- Opening Delimiter -

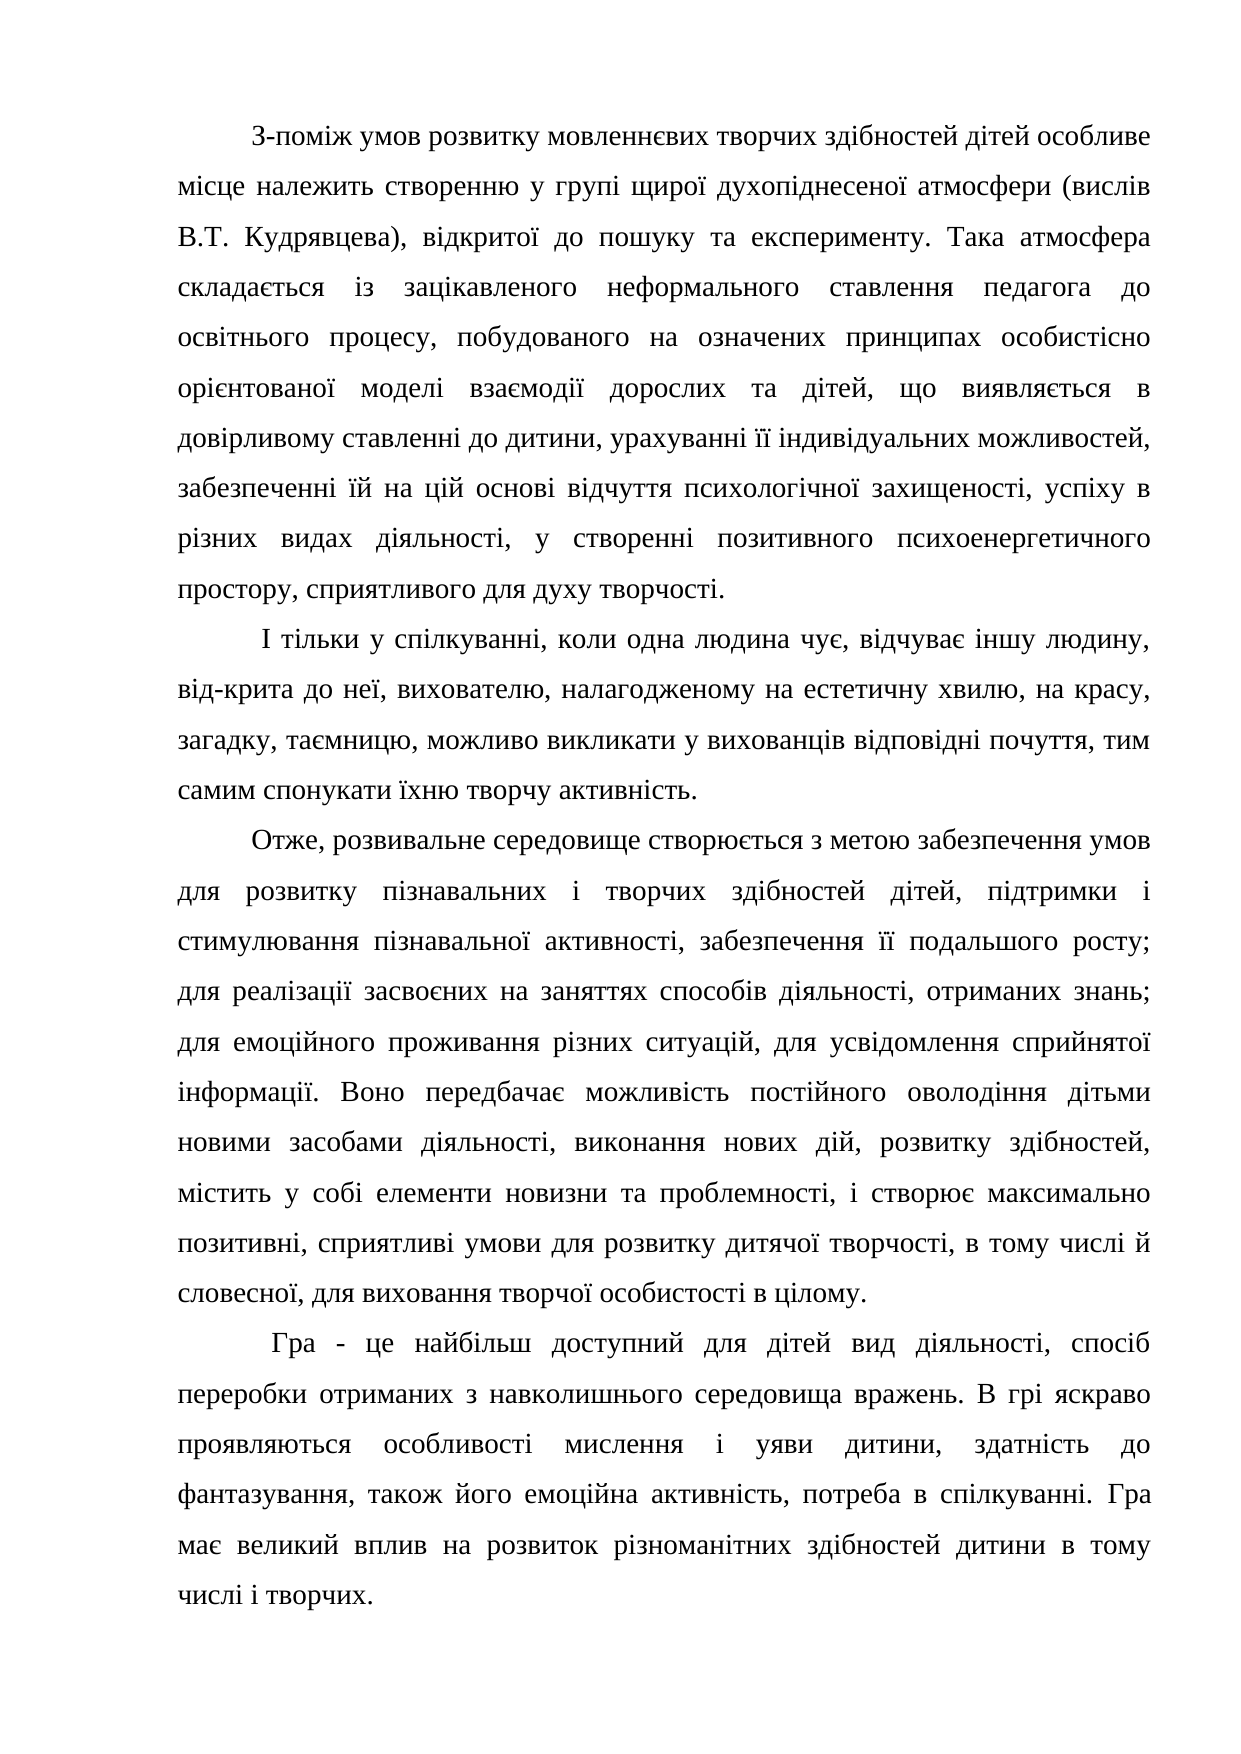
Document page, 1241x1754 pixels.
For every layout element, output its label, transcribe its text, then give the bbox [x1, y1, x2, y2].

text З-поміж умов розвитку мовленнєвих творчих здібностей дітей особливе місце належить створенню у групі щирої духопіднесеної атмосфери (вислів В.Т. Кудрявцева), відкритої до пошуку та експерименту. Така атмосфера складається із зацікавленого неформального ставлення педагога до освітнього процесу, побудованого на означених принципах особистісно орієнтованої моделі взаємодії дорослих та дітей, що виявляється в довірливому ставленні до дитини, урахуванні її індивідуальних можливостей, забезпеченні їй на цій основі відчуття психологічної захищеності, успіху в різних видах діяльності, у створенні позитивного психоенергетичного простору, сприятливого для духу творчості. [177, 118, 1152, 604]
text Гра - це найбільш доступний для дітей вид діяльності, спосіб переробки отриманих з навколишнього середовища вражень. В грі яскраво проявляються особливості мислення і уяви дитини, здатність до фантазування, також його емоційна активність, потреба в спілкуванні. Гра має великий вплив на розвиток різноманітних здібностей дитини в тому числі і творчих. [177, 1326, 1152, 1611]
text І тільки у спілкуванні, коли одна людина чує, відчуває іншу людину, від-крита до неї, вихователю, налагодженому на естетичну хвилю, на красу, загадку, таємницю, можливо викликати у вихованців відповідні почуття, тим самим спонукати їхню творчу активність. [177, 621, 1152, 806]
text Отже, розвивальне середовище створюється з метою забезпечення умов для розвитку пізнавальних і творчих здібностей дітей, підтримки і стимулювання пізнавальної активності, забезпечення її подальшого росту; для реалізації засвоєних на заняттях способів діяльності, отриманих знань; для емоційного проживання різних ситуацій, для усвідомлення сприйнятої інформації. Воно передбачає можливість постійного оволодіння дітьми новими засобами діяльності, виконання нових дій, розвитку здібностей, містить у собі елементи новизни та проблемності, і створює максимально позитивні, сприятливі умови для розвитку дитячої творчості, в тому числі й словесної, для виховання творчої особистості в цілому. [177, 822, 1152, 1309]
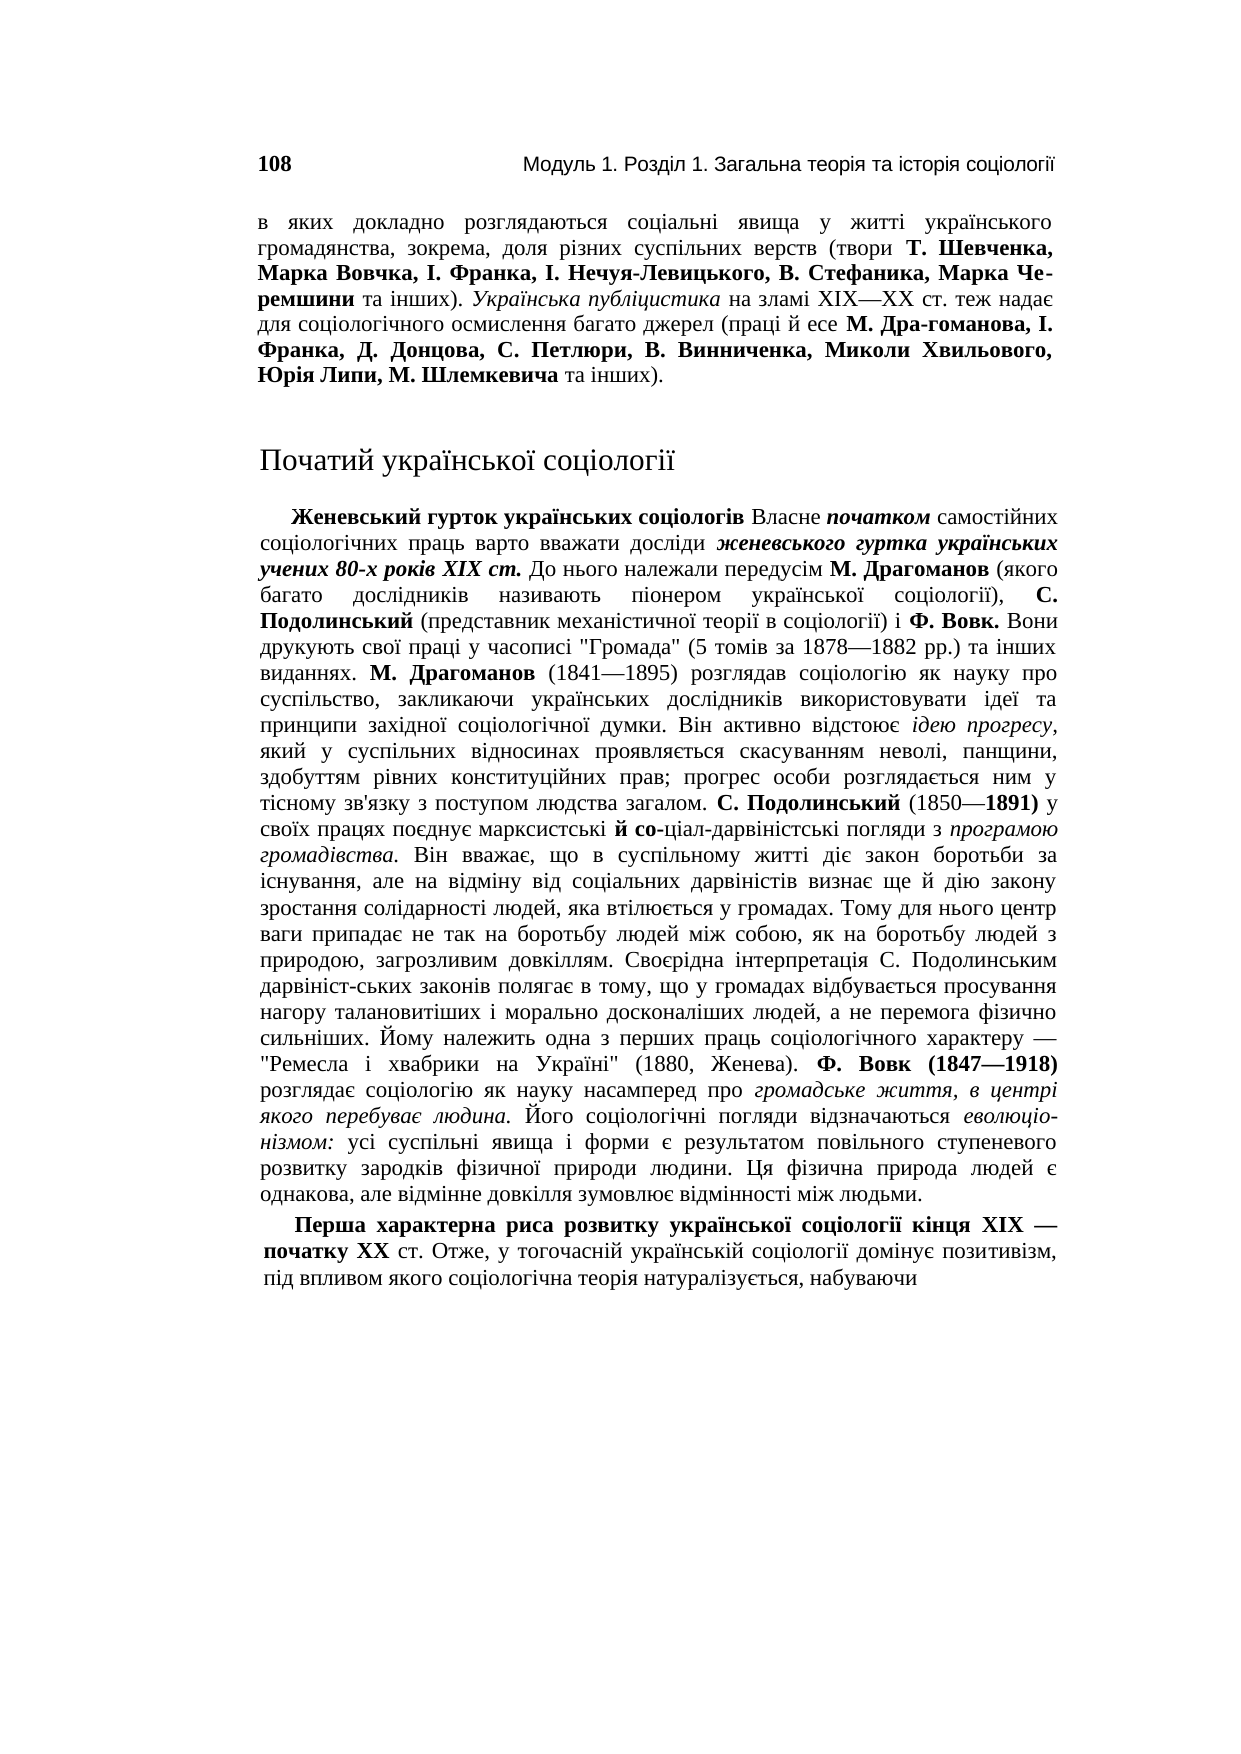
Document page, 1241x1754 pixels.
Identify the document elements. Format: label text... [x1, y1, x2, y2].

text 108 [257, 150, 332, 176]
text Женевський гурток українських соціологів Власне початком самостійних соціологічних праць варто вважати досліди женевського гуртка українських учених 80-х років XIX ст. До нього належали передусім М. Драгоманов (якого багато дослідників називають піонером української соціології), С. Подолинський (представник механістичної теорії в соціології) і Ф. Вовк. Вони друкують свої праці у часописі "Громада" (5 томів за 1878—1882 рр.) та інших виданнях. М. Драгоманов (1841—1895) розглядав соціологію як науку про суспільство, закликаючи українських дослідників використовувати ідеї та принципи західної соціологічної думки. Він активно відстоює ідею прогресу, який у суспільних відносинах проявляється скасуванням неволі, панщини, здобуттям рівних конституційних прав; прогрес особи розглядається ним у тісному зв'язку з поступом людства загалом. С. Подолинський (1850—1891) у своїх працях поєднує марксистські й со-ціал-дарвіністські погляди з програмою громадівства. Він вважає, що в суспільному житті діє закон боротьби за існування, але на відміну від соціальних дарвіністів визнає ще й дію закону зростання солідарності людей, яка втілюється у громадах. Тому для нього центр ваги припадає не так на боротьбу людей між собою, як на боротьбу людей з природою, загрозливим довкіллям. Своєрідна інтерпретація С. Подолинським дарвініст-ських законів полягає в тому, що у громадах відбувається просування нагору талановитіших і морально досконаліших людей, а не перемога фізично сильніших. Йому належить одна з перших праць соціологічного характеру — "Ремесла і хвабрики на Україні" (1880, Женева). Ф. Вовк (1847—1918) розглядає соціологію як науку насамперед про громадське життя, в центрі якого перебуває людина. Його соціологічні погляди відзначаються еволюціонізмом: усі суспільні явища і форми є результатом повільного ступеневого розвитку зародків фізичної природи людини. Ця фізична природа людей є однакова, але відмінне довкілля зумовлює відмінності між людьми. [260, 503, 1058, 1207]
text в яких докладно розглядаються соціальні явища у житті українського громадянства, зокрема, доля різних суспільних верств (твори Т. Шевченка, Марка Вовчка, І. Франка, І. Нечуя-Левицького, В. Стефаника, Марка Черемшини та інших). Українська публіцистика на зламі XIX—XX ст. теж надає для соціологічного осмислення багато джерел (праці й есе М. Дра-гоманова, І. Франка, Д. Донцова, С. Петлюри, В. Винниченка, Миколи Хвильового, Юрія Липи, М. Шлемкевича та інших). [257, 209, 1053, 388]
text Перша характерна риса розвитку української соціології кінця XIX — початку XX ст. Отже, у тогочасній українській соціології домінує позитивізм, під впливом якого соціологічна теорія натуралізується, набуваючи [263, 1212, 1057, 1290]
text Початий української соціології [259, 441, 1058, 477]
text Модуль 1. Розділ 1. Загальна теорія та історія соціології [523, 152, 1058, 176]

- Closing Delimiter -

### TASK STATEMENT
For every line in the material above, note whether the word "label" appears, then state the number of lines where it does and nothing else.

### EXERCISE ANSWER
2